Connie’s Nikon D7100 with 18-55mm lens.
And a couple more taken by Neil with his 7500 and 150-600mm bird lens to round out the set of post cleaning images and re-verify the autofocus fine adjust tuning for that lens…they are at various focal lengths and focusing distances to verify accurate autofocus.
Our bougainvillea plant out front.
Mockingbird across the other side of the pond.
Water plant out in the pond.
Our neighbor 2 doors to the left has a hummingbird feeder hanging from his tree.
Interesting things found on the net.
This is the Kjeragbolten rock in Norway. It is a piece of stone about 15 cubic meters that is stuck in a crack suspended over a 948 meter (3,110 feet) vertical drop down to the fjord below. I can most definitely state that crawling out on this is something that Connie will never do…it’s right up there with bungee jumping or leaping out of a perfectly good airplane for her. Neil would hike up and see it…it’s only about a mile and a half from the parking lot so a pretty easy hike…but he would have to look at it before he decided to crawl out on it or not…on google maps it looks like the top is only about 5 feet by 8 feet so I’m thinking probably not. He would take a look at it and get photos but crawling out on it might not be the smartest thing…it’s a long, long way down.
Here’s a hint if you ever think about getting yourself or your kids a pair of rabbits for pets/companionship…get them fixed if you do.

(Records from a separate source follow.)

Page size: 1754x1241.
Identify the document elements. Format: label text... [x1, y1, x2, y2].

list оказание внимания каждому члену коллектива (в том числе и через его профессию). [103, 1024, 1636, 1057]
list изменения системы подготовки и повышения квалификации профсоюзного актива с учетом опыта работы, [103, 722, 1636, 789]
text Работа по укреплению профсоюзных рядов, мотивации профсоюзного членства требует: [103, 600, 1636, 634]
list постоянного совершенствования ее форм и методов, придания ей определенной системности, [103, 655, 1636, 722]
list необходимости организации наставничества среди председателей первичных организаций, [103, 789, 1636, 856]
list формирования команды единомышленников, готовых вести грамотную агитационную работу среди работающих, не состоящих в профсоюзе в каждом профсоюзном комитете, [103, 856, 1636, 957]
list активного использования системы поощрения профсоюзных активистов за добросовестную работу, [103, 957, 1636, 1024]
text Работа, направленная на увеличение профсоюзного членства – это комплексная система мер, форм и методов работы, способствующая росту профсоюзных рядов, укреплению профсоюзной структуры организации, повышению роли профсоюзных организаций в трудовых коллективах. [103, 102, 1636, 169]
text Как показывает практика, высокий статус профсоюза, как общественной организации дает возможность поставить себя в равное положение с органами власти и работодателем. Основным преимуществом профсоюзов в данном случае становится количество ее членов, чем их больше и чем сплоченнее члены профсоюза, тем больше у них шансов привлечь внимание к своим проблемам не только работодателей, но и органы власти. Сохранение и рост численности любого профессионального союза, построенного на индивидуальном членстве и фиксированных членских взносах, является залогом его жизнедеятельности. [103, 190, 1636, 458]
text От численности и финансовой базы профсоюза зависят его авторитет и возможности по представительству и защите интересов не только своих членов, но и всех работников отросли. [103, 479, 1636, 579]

We’ve all heard the expression “reproduce like rabbits” and this is why.
This guy probably got a ticket…but he’s not wrong and if he fought it in court he would probably win.
And a few design/thinking failures.
Indian television show props.
This submarine captain.
An article on how to avoid needless monthly subscription fees…located behind the paywall of needless monthly subscription fees at the Wall Street Journal.
Whatever city this is had the right idea but their execution was sorely lacking…putting a solar powered streetlight under a highway bridge means that…ummm…it ain’t gonna work very well.